7. The method of claim 6, wherein the step of receiving the at least one network address comprises receiving at least one of a media access control (MAC) address and an internet protocol (IP) address of the PLC.

8. The method of claim 6, wherein the step of receiving data comprises receiving data from the remote network addressed to the PLC before arriving at the PLC.

9. The method of claim 6, wherein the step of receiving data comprises receiving data from the control network addressed to the PLC before arriving at the PLC.

10. The method of claim 6, further comprising the step of routing data to at least one of the PLC, the remote network, and the control network.

11. The method of claim 6, further comprising the step of transmitting data from the network security module to at least one of the remote network and the control network.

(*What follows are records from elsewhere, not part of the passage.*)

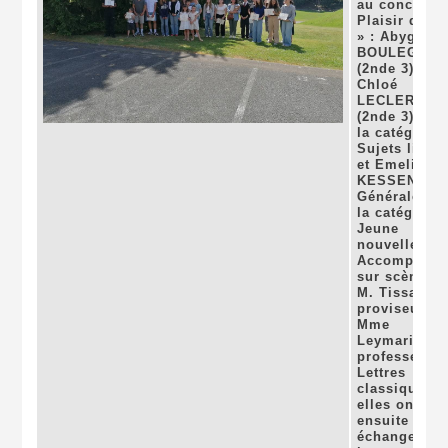
au concours
Plaisir d’écr
» : Abygaël
BOULEGUE
(2nde 3) et
Chloé
LECLERE
(2nde 3) pou
la catégorie 
Sujets libres
et Emeline
KESSEN (1è
Générale) po
la catégorie 
Jeune
nouvelle ».
Accompagné
sur scène pa
M. Tissandie
proviseur, et
Mme
Leymarie,
professeure 
Lettres
classiques,
elles ont pu
ensuite
échanger av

12. A system for providing security for a programmable logic control (PLC), comprising:

a network security module being operatively coupled to a remote networking system, a control network, and the PLC, wherein the network security module is configured to clone a PLC proxy for the PLC module such that the network security model copies at least one of a media access control (MAC) address and an internet protocol (IP) address of the PLC, the network security module being configured to determine, based on a predetermined security criteria, whether to route network traffic from at least one of the remote networking system and the control network to the PLC and selectively route the network traffic to the PLC based on the determination.

13. The system of claim 12, wherein the network security module is configured to monitor and filter the network traffic prior to transmitting the network traffic to the PLC.

14. The system of claim 12, wherein the predetermine security criteria is automatically updated.

15. The system of claim 12, wherein the network security module is configured to transmit an indication of a presence of a security threat to a user.

16. The system of claim 12, wherein the network security module is further configured to block incoming data from at least one of the remote networking system and the control network.